WORK REQUEST => Starting with the first line of the records, write out each line exactly until you have included the line containing "Financial News".

EXCERPTED DATA =>
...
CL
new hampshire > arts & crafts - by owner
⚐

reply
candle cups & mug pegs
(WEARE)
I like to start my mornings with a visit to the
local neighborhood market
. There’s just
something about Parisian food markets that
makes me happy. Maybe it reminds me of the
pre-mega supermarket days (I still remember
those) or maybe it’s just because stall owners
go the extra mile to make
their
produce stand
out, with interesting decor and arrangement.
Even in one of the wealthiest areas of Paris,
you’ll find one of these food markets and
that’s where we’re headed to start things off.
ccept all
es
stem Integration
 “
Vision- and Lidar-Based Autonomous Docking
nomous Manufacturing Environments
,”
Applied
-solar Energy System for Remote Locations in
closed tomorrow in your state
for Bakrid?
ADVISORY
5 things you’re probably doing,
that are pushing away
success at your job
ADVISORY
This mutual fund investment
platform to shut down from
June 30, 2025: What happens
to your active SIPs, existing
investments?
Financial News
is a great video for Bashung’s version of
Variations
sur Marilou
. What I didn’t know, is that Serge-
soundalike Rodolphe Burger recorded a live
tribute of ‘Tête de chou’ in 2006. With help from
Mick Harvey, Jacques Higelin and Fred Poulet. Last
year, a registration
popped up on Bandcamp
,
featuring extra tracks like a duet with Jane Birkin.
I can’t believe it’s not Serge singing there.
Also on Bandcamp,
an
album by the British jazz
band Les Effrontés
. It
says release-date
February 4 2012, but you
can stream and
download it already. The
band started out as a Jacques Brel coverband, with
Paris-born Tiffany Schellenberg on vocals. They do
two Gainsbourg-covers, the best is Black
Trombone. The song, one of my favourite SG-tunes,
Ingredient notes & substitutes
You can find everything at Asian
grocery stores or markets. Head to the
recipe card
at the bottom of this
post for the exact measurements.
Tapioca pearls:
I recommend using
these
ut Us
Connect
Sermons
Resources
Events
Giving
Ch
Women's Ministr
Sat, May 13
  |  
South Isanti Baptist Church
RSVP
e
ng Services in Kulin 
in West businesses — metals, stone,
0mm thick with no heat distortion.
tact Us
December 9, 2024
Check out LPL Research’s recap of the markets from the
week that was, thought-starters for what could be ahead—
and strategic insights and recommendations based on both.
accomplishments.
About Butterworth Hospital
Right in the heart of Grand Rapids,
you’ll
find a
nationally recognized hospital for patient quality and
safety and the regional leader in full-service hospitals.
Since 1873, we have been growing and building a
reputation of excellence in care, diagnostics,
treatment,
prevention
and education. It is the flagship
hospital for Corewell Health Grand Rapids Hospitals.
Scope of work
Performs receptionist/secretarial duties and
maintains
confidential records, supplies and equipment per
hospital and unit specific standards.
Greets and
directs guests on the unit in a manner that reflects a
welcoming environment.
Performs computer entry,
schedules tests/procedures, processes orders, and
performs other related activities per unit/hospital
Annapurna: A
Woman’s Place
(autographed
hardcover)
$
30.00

EXERCISE OUTPUT =>
...
CL
new hampshire > arts & crafts - by owner
⚐

reply
candle cups & mug pegs
(WEARE)
I like to start my mornings with a visit to the
local neighborhood market
. There’s just
something about Parisian food markets that
makes me happy. Maybe it reminds me of the
pre-mega supermarket days (I still remember
those) or maybe it’s just because stall owners
go the extra mile to make
their
produce stand
out, with interesting decor and arrangement.
Even in one of the wealthiest areas of Paris,
you’ll find one of these food markets and
that’s where we’re headed to start things off.
ccept all
es
stem Integration
 “
Vision- and Lidar-Based Autonomous Docking
nomous Manufacturing Environments
,”
Applied
-solar Energy System for Remote Locations in
closed tomorrow in your state
for Bakrid?
ADVISORY
5 things you’re probably doing,
that are pushing away
success at your job
ADVISORY
This mutual fund investment
platform to shut down from
June 30, 2025: What happens
to your active SIPs, existing
investments?
Financial News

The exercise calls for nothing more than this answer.